Contributing To A Roth IRA

I have been contributing to my Roth IRA at Fidelity for 2 years now (this being my second year). There are a million hypotheticals on how much money this account will gain. On a realistic note, it depends on how you invest the money. When you are in the ages of 18-30 you should definitely go aggressive (80%+ in stocks). I was intimidated at first, but after talking to Blueprint, I got a better understanding of it all. Here is my recent experience.

If you don’t know what a Roth can do for you, here is a couple of tips. The Roth IRA is a post tax contribution. Meaning if you have any extra money laying around and can afford to tuck away a few grand, do it in a Roth. The best thing about it is that you can withdraw your contributions to the account without penalty (there may be fees involved with the brokerage company you are with). And when you retire all of the money that you earned in the account will be tax free! This may or may not benefit you in the end.
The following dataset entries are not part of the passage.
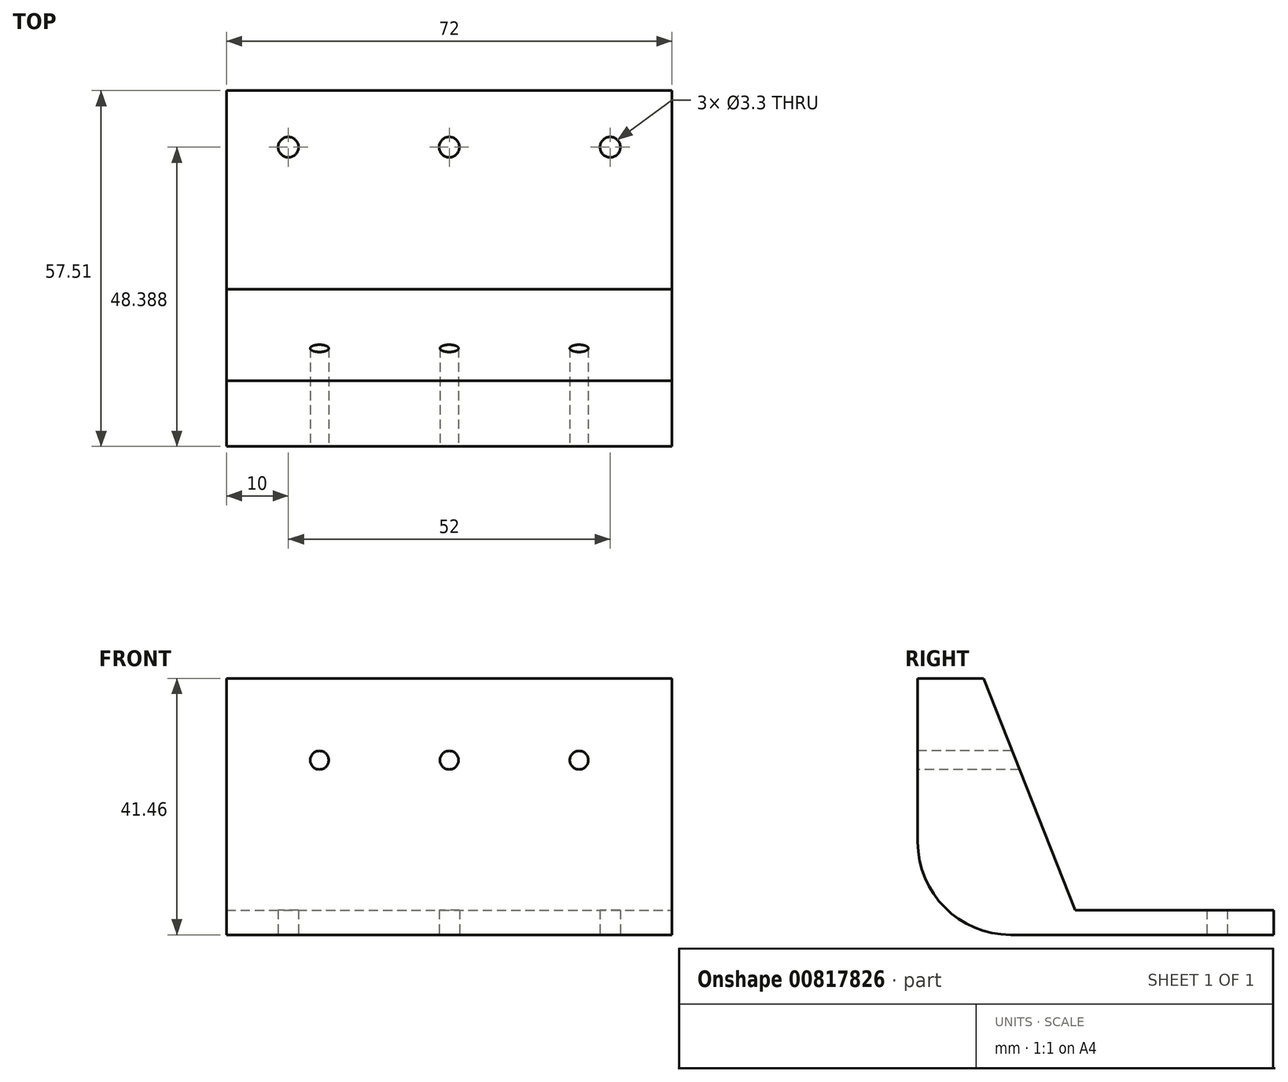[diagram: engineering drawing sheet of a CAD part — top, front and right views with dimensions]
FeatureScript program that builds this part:
annotation { "Feature Type Name" : "Feature", "Feature Type Description" : "" }
export const myFeature = defineFeature(function(context is Context, id is Id, definition is map)
    precondition{}
    {
        {
            var Q0;
            Q0=qCreatedBy(makeId("Top.planeOp"),FACE);
            var sketch = newSketch(context, id + "F0", { "sketchPlane" : qUnion([Q0])});
            skLineSegment(sketch, "E0.bottom", {"start": v(36, 22.5) * mm, "end": v(-36, 22.5) * mm});
            skLineSegment(sketch, "E0.top", {"start": v(36, -22.5) * mm, "end": v(-36, -22.5) * mm});
            skLineSegment(sketch, "E0.left", {"start": v(36, 22.5) * mm, "end": v(36, -22.5) * mm});
            skLineSegment(sketch, "E0.right", {"start": v(-36, 22.5) * mm, "end": v(-36, -22.5) * mm});
            skPoint(sketch, "E0.middle", {"position": v(0, 0) * mm});
            skPoint(sketch, "E1", {"position": v(0, 13.38) * mm});
            skPoint(sketch, "E2", {"position": v(-26, 13.38) * mm});
            skPoint(sketch, "E3.MirrorP", {"position": v(26, 13.38) * mm});
            skSolve(sketch);
        }
        {
            var Q0;
            Q0=makeQuery(id+"F0.imprint","IMPRINT",FACE,{"disambiguationData":[TD([[makeQuery(id+"F0.imprint","IMPRINT",EDGE,{"derivedFrom":sQuery(id+"F0.wireOp",EDGE,"E0.bottom")}),1.0]])]});
            extrude(context, id + "F1", {"entities" : qUnion([Q0]), "depth" : 4 * mm, "offsetDistance" : 25 * mm});
        }
        {
            var Q0;
            Q0=sQuery(id+"F0.wireOp",VERTEX,"E2");
            var Q1;
            Q1=sQuery(id+"F0.wireOp",VERTEX,"E1");
            var Q2;
            Q2=sQuery(id+"F0.wireOp",VERTEX,"E3.MirrorP");
            var Q3;
            Q3=makeQuery(id+"F1.opExtrude","SWEPT_BODY",BODY,{"disambiguationData":[OSD([sQuery(id+"F0.wireOp",EDGE,"E0.bottom"),sQuery(id+"F0.wireOp",EDGE,"E0.top"),sQuery(id+"F0.wireOp",EDGE,"E0.left"),sQuery(id+"F0.wireOp",EDGE,"E0.right")])]});
            hole(context, id + "F2", {"style" : HoleStyle.SIMPLE, "endStyle" : HoleEndStyle.BLIND, "oppositeDirection" : true, "standardTappedOrClearance" : lookupTablePath({ "standard" : "ISO", "fit" : "Normal", "size" : "M3", "type" : "Clearance" }), "standardBlindInLast" : lookupTablePath({ "fit" : "Standard", "standard" : "ISO", "size" : "M3", "type" : "Clearance" }), "holeDiameter" : 3.3 * mm, "majorDiameter" : 5 * mm, "holeDepth" : 8 * mm, "isTappedThrough" : true, "tappedDepth" : 12 * mm, "tapClearance" : 3, "startFromSketch" : true, "locations" : qUnion([Q0, Q1, Q2]), "scope" : qUnion([Q3])});
        }
        {
            var Q0;
            Q0=makeQuery(id+"F1.opExtrude","SWEPT_FACE",FACE,{"disambiguationData":[OSD([sQuery(id+"F0.wireOp",EDGE,"E0.left")])]});
            var sketch = newSketch(context, id + "F3", { "sketchPlane" : qUnion([Q0])});
            skLineSegment(sketch, "E4", {"start": v(-9.58, 4) * mm, "end": v(-24.38, 41.46) * mm});
            skLineSegment(sketch, "E5", {"start": v(-24.38, 41.46) * mm, "end": v(-35.01, 41.46) * mm});
            skLineSegment(sketch, "E6", {"start": v(-35.01, 41.46) * mm, "end": v(-35.01, 0) * mm});
            skLineSegment(sketch, "E7", {"start": v(-35.01, 0) * mm, "end": v(-8.44, 0) * mm});
            skSolve(sketch);
        }
        {
            var Q0;
            {var subQ4=sQuery(id+"F3.wireOp",EDGE,"E4");Q0=makeQuery(id+"F3.imprint","IMPRINT",FACE,{"disambiguationData":[TD([[makeQuery(id+"F3.imprint","IMPRINT",EDGE,{"derivedFrom":subQ4}),1.0]])]});}
            extrude(context, id + "F4", {"entities" : qUnion([Q0]), "operationType" : NewBodyOperationType.ADD, "oppositeDirection" : true, "depth" : 72 * mm, "offsetDistance" : 25 * mm});
        }
        {
            var Q0;
            Q0=makeQuery(id+"F4.opExtrude","SWEPT_EDGE",EDGE,{"disambiguationData":[OSD([sQuery(id+"F3.wireOp",EDGE,"E6"),sQuery(id+"F3.wireOp",EDGE,"E7")])]});
            var Q1;
            Q1=makeQuery(id+"F4.opExtrude","SWEPT_EDGE",EDGE,{"disambiguationData":[OSD([sQuery(id+"F0.wireOp",EDGE,"E0.left"),sQuery(id+"F3.wireOp",EDGE,"E4")])]});
            fillet(context, id + "F5", {"entities" : qUnion([Q0, Q1]), "radius" : 15 * mm, "tangentPropagation" : true, "allowEdgeOverflow" : false});
        }
        {
            var Q0;
            Q0=makeQuery(id+"F4.opExtrude","SWEPT_FACE",FACE,{"disambiguationData":[OSD([sQuery(id+"F3.wireOp",EDGE,"E6")])]});
            var sketch = newSketch(context, id + "F6", { "sketchPlane" : qUnion([Q0])});
            skLineSegment(sketch, "E8", {"start": v(-36, 28.23) * mm, "end": v(36, 28.23) * mm, "construction": true});
            skPoint(sketch, "E9", {"position": v(-20.97, 28.23) * mm});
            skPoint(sketch, "E10.MirrorP", {"position": v(20.97, 28.23) * mm});
            skPoint(sketch, "E11", {"position": v(0, 28.23) * mm});
            skSolve(sketch);
        }
        {
            var Q0;
            Q0=sQuery(id+"F6.wireOp",VERTEX,"E9");
            var Q1;
            Q1=sQuery(id+"F6.wireOp",VERTEX,"E10.MirrorP");
            var Q2;
            Q2=sQuery(id+"F6.wireOp",VERTEX,"E11");
            var Q3;
            Q3=makeQuery(id+"F1.opExtrude","SWEPT_BODY",BODY,{"disambiguationData":[OSD([sQuery(id+"F0.wireOp",EDGE,"E0.bottom"),sQuery(id+"F0.wireOp",EDGE,"E0.top"),sQuery(id+"F0.wireOp",EDGE,"E0.left"),sQuery(id+"F0.wireOp",EDGE,"E0.right")])]});
            hole(context, id + "F7", {"style" : HoleStyle.SIMPLE, "endStyle" : HoleEndStyle.BLIND, "holeDiameter" : 3 * mm, "majorDiameter" : 5 * mm, "holeDepth" : 25 * mm, "isTappedThrough" : true, "tappedDepth" : 12 * mm, "tapClearance" : 3, "startFromSketch" : true, "locations" : qUnion([Q0, Q1, Q2]), "scope" : qUnion([Q3])});
        }
    });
I decided on Fidelity as my brokerage firm, due to great customer service and the reputation of the firm. They don’t have the cheapest stock trading fees, but they are comparable to all the others, such as, Vanguard, T. Rowe Price, AIG, etc. Fidelity has treated me well. Opening and funding the account was a snap online and you can make your first deposit electronically from your bank. Once the account is funded you can go out and purchase stocks, ETFs, Mutual Funds, and/or bonds. Whatever tickles your fancy. Once my money has cleared in my account I will do a play by play of what I did to buy stocks and you can learn with me. Let’s see what happens in a couple of days.